Development and characterization of a rapid screening assay for identifying antipneumocystis agents

We developed a rapid assay for screening of compounds with potential antipneumocystis activity on the basis of incorporation of [³⁵S]methionine into proteins newly synthesized by Pneumocystis carinii. Unambiguous evidence that P. carinii synthesizes proteins in vitro was provided by immunoprecipitation studies demonstrating the incorporation of [³⁵S]methionine into the major surface glycoprotein.
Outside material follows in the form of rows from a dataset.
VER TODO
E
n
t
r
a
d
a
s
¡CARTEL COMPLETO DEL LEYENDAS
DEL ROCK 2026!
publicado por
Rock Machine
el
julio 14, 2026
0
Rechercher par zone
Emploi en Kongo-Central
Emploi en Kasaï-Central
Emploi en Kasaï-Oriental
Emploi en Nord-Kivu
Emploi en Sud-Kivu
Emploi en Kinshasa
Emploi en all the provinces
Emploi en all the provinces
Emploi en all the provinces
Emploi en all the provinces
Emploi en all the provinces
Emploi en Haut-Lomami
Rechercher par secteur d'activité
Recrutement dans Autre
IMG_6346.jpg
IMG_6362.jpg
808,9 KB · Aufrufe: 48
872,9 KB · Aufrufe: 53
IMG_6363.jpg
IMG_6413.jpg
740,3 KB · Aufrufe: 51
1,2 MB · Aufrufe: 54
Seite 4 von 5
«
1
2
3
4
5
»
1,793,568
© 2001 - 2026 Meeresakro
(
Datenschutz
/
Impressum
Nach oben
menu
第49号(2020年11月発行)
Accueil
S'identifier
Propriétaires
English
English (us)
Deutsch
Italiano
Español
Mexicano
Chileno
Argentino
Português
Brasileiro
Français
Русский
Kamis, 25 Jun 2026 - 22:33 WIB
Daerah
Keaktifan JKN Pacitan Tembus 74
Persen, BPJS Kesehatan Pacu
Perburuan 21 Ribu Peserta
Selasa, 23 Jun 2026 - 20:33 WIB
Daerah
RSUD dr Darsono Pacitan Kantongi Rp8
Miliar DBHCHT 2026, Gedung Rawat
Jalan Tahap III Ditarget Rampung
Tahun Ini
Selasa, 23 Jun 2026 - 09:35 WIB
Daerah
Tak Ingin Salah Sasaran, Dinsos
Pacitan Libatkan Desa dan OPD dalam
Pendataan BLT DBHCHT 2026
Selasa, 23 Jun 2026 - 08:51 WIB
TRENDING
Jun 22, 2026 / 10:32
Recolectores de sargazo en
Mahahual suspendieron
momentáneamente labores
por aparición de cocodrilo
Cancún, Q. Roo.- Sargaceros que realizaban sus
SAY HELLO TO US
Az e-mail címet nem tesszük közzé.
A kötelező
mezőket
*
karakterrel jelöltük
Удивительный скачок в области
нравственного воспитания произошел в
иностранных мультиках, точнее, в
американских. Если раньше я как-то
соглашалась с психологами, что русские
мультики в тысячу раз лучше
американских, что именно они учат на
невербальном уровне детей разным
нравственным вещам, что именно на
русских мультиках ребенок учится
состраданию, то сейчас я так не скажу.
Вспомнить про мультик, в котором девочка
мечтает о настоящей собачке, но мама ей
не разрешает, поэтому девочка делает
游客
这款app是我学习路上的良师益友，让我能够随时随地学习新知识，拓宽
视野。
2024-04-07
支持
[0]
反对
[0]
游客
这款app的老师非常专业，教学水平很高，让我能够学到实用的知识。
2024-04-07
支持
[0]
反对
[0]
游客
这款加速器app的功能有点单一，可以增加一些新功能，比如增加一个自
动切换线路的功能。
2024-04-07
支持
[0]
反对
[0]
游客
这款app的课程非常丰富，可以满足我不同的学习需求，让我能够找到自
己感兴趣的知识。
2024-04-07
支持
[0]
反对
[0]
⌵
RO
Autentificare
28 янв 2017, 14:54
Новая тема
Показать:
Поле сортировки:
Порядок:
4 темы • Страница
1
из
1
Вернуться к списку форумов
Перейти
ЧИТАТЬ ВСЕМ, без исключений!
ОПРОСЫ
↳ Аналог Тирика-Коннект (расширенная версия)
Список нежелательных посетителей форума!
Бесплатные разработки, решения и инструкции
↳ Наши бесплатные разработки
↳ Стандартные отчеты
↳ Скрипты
Treatment with two clinically active antipneumocystis agents, atovaquone (10^-4 M) or pentamidine (10^-4 M), prevented this incorporation. Total [³⁵S]methionine incorporation paralleled incorporation into the major surface glycoprotein, permitting rapid assessment of anti-P. carinii activity by scintillation counting. Treatment with pentamidine (1 x 10^-4 M), atovaquone, trimethoprim (1 x 10^-4 M)-sulfamethoxazole (7.9 x 10^-4 M), piritrexim (1 x 10^-7 M), RO11-8958 (1 x 10^-4 M), and amphotericin B (1 μg/ml) resulted in a greater than 67% inhibition (P < 0.05) of [³⁵S]methionine incorporation. No decrease in [³⁵S]methionine incorporation was seen with dapsone (10^-5 M), trimethoprim (10^-4 M), recombinant mouse tumor necrosis factor (500 ng/ml), or gamma interferon. This rapid in vitro assay should be a useful adjunct in the development of new antipneumocystis agents.